LE SOUCI D'EXACTITUDE

  Autre détail philologique : cultural war chez Buchanan et non culture war – au singulier et souvent au pluriel, particularité syntaxique déjà notée : il y a plusieurs guerres dans l’éducation, la famille, à l’université, dans les médias et les arts, etc. Mais la construction adjectif épithète + nom vient aussitôt corriger religious war en un souci d’exactitude qui ouvre la dynamique des conflits à l’intérieur de la société au champ des convictions et, plus largement, des valeurs spirituelles et morales.

L'ÂME QUÉBÉCOISE

   Surtout l’appel à « l’âme québécoise » (p. 273) – énième variante ou traduction locale de Gogol ou des romantiques d’Iéna. Derrière cette rhétorique, la spécificité nationale comme essence indicible. Comme toutes les pensées de l’identitaire, à droite ou à gauche, elles se condamnent à être vaines et creuses.

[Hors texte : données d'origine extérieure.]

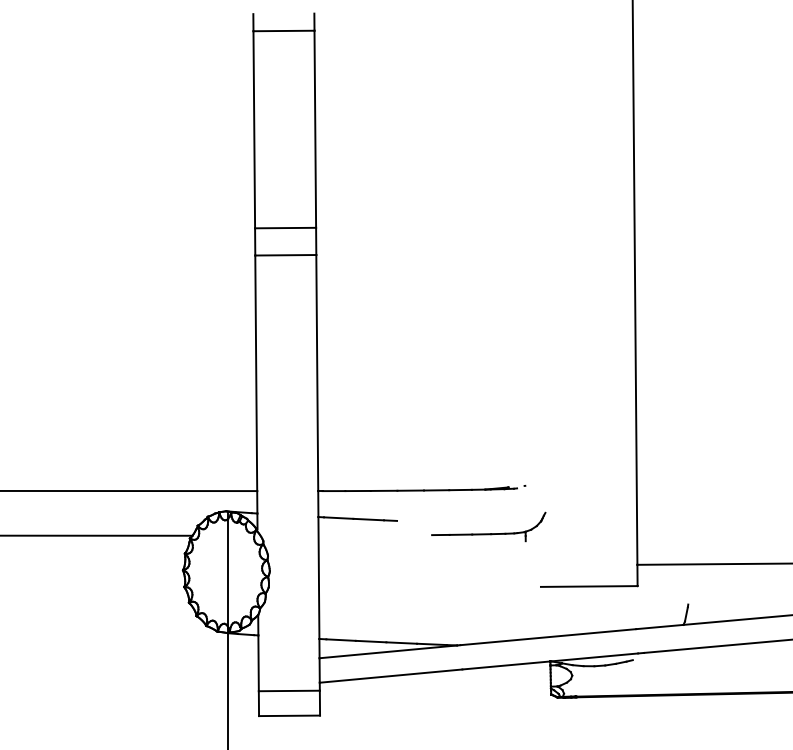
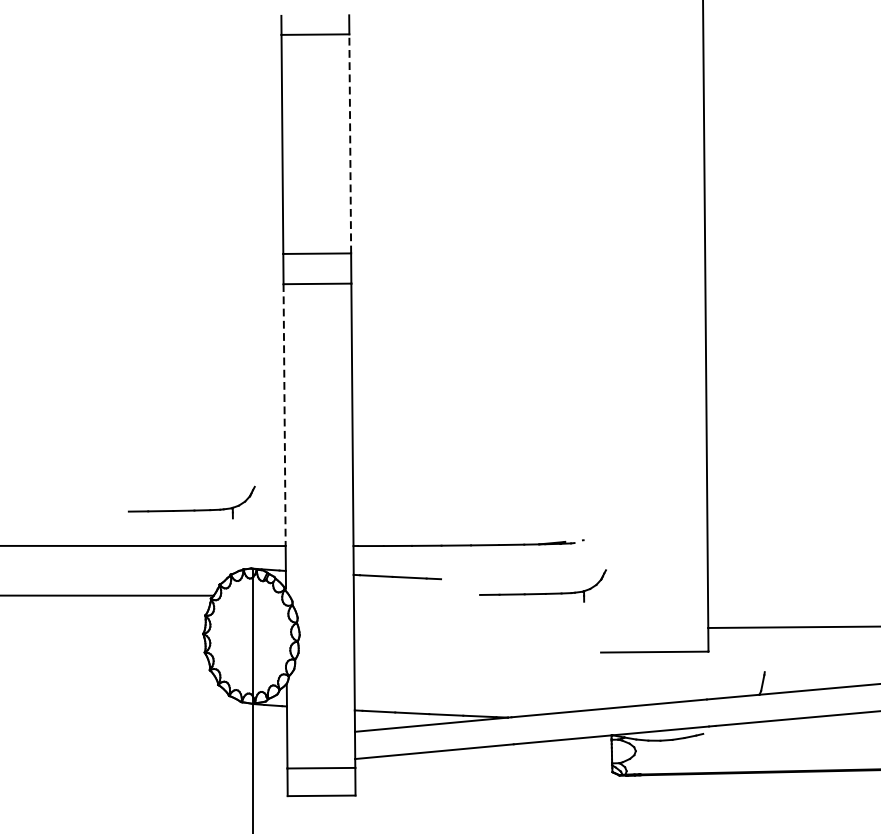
line: (315, 129) -> (350, 144), solid -> dashed
line: (256, 373) -> (284, 415), solid -> dashed
part: (172, 458) -> (191, 509), added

Mais couplé avec l’appel à la guerre culturelle, le discours nationaliste sur l’âme québécoise est une reprise citationnelle du fameux discours de Pat Buchanan, le 17 juillet 1992, devant la convention nationale du Parti Républicain, celui-là même qui a consacré l’expression de « guerre culturelle » aux États-Unis : « My friends, this election is about more than who gets what. It is about who we are. It is about what we believe, and what we stand for as Americans. There is a religious war going on in this country. It is a cultural war, as critical to the kind of nation we shall be as was the Cold War itself, for this war is for the soul of America. And in that struggle for the soul of America, Clinton & Clinton are on the other side, and George Bush is on our side. » (Source : https://buchanan.org/blog/1992-republican-national-convention-speech-148). Lâme de lAmérique.

ÉMIETTEMENT

  L’hypothèse dans le Schisme identitaire qu’il existerait une « guerre culturelle québécoise » (p. 141), hypothèse à vérifier et à démontrer, vise à justifier pour l’essentiel un agenda politique contre la gauche, intersectionnelle et libérale, responsable d’un émiettement collectif : elle aurait tourné définitivement le dos au bien commun et à l’exigence d’universalité que la droite peut dès lors revendiquer. La hantise de la perte de lunité : il en va du corps de la nation ici.

mardi 21 novembre 2023

VOIR AUTREMENT

    C’est la raison pour laquelle si le personnage se plaît à démystifier la réalité il accepte aussi d’être confronté. C’est ce que dévoile l’une des séquences de contemplation de la fresque, suivant une stratégie on ne peut plus classique de mise en abyme : au regard échangé entre Jacques Cartier, ses hommes et les Autochtones dans la peinture répond celui des trois personnages, Jean-Michel, son ami Raymond et Kanien Montour, l’expert mohawk de Kahnawake qu’ils ont tous deux dépêchée, sans exclure l’œil du public en salle. Alors que Raymond et Jean-Michel n’identifient dans l’œuvre qu’une scène conventionnelle, la rencontre des Européens avec les peuples du Nouveau Monde, Kanien leur oppose sur un ton triste et ému : « cette fresque annonce un génocide ». En sortant, elle confond à leur tour les militants qui font le siège de la résidence, des Blancs déguisés en habits autochtones traditionnels. Mais contrairement à eux, elle n’exige pas de bannir ou d’effacer la fresque. Elle la fait parler, lui redonne son éloquence perdue, celle d’une funeste prophétie, les horreurs à venir de l’histoire. Elle fait advenir ce qui n’est pas visible dans la représentation. Si l’on veut, elle suggère aux deux amis (et à travers eux aux spectateurs du film) de la voir autrement et, en premier lieu, selon la perspective autochtone. Et cette question – comment voir – est aussi celle de la création cinégraphique, bien évidemment.